Neither Mr. Grattan nor Mr. Viehbeck could be reached for comment.
PrimeSolutions provides financial services, primarily to private businesses, said its president, Thomas J. Santone, who also is board chairman at the Community College of Allegheny County.
The referral agreement ensured that if PrimeSolutions referred a new customer to Bank Pittsburgh, PrimeSolutions would get a monthly payment based on the account balance. It was signed by Mr. Santone, and by Bank Pittsburgh Executive Vice President Gregory G. Maxcy.
At the time, PrimeSolutions and Bank Pittsburgh both had offices at 225 Ross St., a building owned by Mr. Santone that sits a few blocks from the County Courthouse and the City-County Building. The building often serves as a headquarters to local political campaigns.
"Pittsburgh Home Savings Bank was a tenant in our building, and we signed an agreement with them to originate business," said Mr. Santone. "The nature of the agreement was such that we received a referral fee from the bank ... And the specific understanding was that it would never affect the [terms of the] accounts."

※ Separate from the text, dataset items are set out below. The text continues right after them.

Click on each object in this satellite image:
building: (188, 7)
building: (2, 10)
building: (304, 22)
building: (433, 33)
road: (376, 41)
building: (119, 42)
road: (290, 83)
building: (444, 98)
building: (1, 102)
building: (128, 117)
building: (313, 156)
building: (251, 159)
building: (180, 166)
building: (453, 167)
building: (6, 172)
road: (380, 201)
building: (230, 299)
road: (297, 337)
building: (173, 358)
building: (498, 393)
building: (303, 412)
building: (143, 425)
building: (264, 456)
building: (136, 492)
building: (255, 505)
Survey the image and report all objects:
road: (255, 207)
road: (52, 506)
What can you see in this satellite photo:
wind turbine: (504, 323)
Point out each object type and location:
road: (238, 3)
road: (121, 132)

Mr. Santone said he did not personally market Bank Pittsburgh to the sheriff's office, and did not know which of his associates at the time did so. He said Mr. Viehbeck stopped working with PrimeSolutions more than five years ago, while Mr. Grattan has continued to be a consultant to the firm on a project-by-project basis.
"Bank Pittsburgh negotiated [account terms] directly with the sheriff's office, without any intervention on our part," said Mr. Santone. "Whatever those two moving parties decided, we were fine with."

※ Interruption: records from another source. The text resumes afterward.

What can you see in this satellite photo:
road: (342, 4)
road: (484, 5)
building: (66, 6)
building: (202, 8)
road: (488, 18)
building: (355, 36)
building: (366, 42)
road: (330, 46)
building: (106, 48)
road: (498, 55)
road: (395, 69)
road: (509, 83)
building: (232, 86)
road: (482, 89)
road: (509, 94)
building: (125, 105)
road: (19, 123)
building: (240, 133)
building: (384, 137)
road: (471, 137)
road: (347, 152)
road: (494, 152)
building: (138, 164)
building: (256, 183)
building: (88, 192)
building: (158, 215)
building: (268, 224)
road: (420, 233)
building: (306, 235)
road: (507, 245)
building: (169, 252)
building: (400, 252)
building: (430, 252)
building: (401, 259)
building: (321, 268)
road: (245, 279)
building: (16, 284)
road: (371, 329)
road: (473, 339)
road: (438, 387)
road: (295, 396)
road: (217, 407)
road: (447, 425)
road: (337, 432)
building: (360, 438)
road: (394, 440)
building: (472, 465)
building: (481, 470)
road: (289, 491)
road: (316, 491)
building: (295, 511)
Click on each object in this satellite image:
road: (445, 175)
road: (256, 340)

Mr. Maxcy, whose business card is taped to Bank Pittsburgh promotional materials still on file at the sheriff's office, could not be reached for comment.

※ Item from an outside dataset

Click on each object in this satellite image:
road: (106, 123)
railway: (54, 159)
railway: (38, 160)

In 2002, the sheriff's office shifted $6 million from another bank, where a portion of that balance was earning 3.04 percent interest, into a Bank Pittsburgh account, according to an internal memo prepared on Sheriff Mullen's orders. For three and a half years, the office placed into the account funds deposited by businesses filing foreclosure actions, and paid foreclosure costs from the account. The balance remained fairly stable, suggesting that PrimeSolutions' referral fee remained at around $30,000 annually, though Mr. Santone said he doesn't "remember it being that high."
Sheriff's office files reviewed by the Post-Gazette contain no document describing the terms of the account, but the internal memo indicates that the interest rate in 2004 and 2006 was 2.1 percent. In 2006, another sheriff's office account was earning 4.67 percent. Down the County Courthouse hall from the sheriff's office, Treasurer John Weinstein was getting, through a competitive process, around 5 percent interest on accounts with similar balances.
"We could be getting a higher rate and not be paying anybody," Sheriff Mullen said he told his staff. On his orders, the office switched to a National City Bank account earning 4.85 percent.
The annualized difference of $165,000 in interest is "a significant amount of money," said Sheriff Mullen. "What it meant was that we had more money for our budget, more money for equipment, training."
Mr. Weinstein said he was not aware of the arrangement until 2006. "Paying some entity a fee on that account reduces the amount [of interest] that would've gone into that account and back to the taxpayers," he said.
Mr. DeFazio, who retired in 2006 after pleading guilty to one count of soliciting campaign contributions from employees, denied any knowledge of the rationale behind the shift of funds to Bank Pittsburgh. "I don't know why they did that," he said. "I didn't handle none of that stuff." The person who handled such matters, Executive Assistant Michael M. Mullen Jr. -- no relation to the current sheriff -- has retired and could not be reached for comment.
Sheriff Mullen in 2006 transferred management of the account to Mr. Weinstein's office. Interest rates nationwide have collapsed and the county is now earning virtually nothing on its deposits.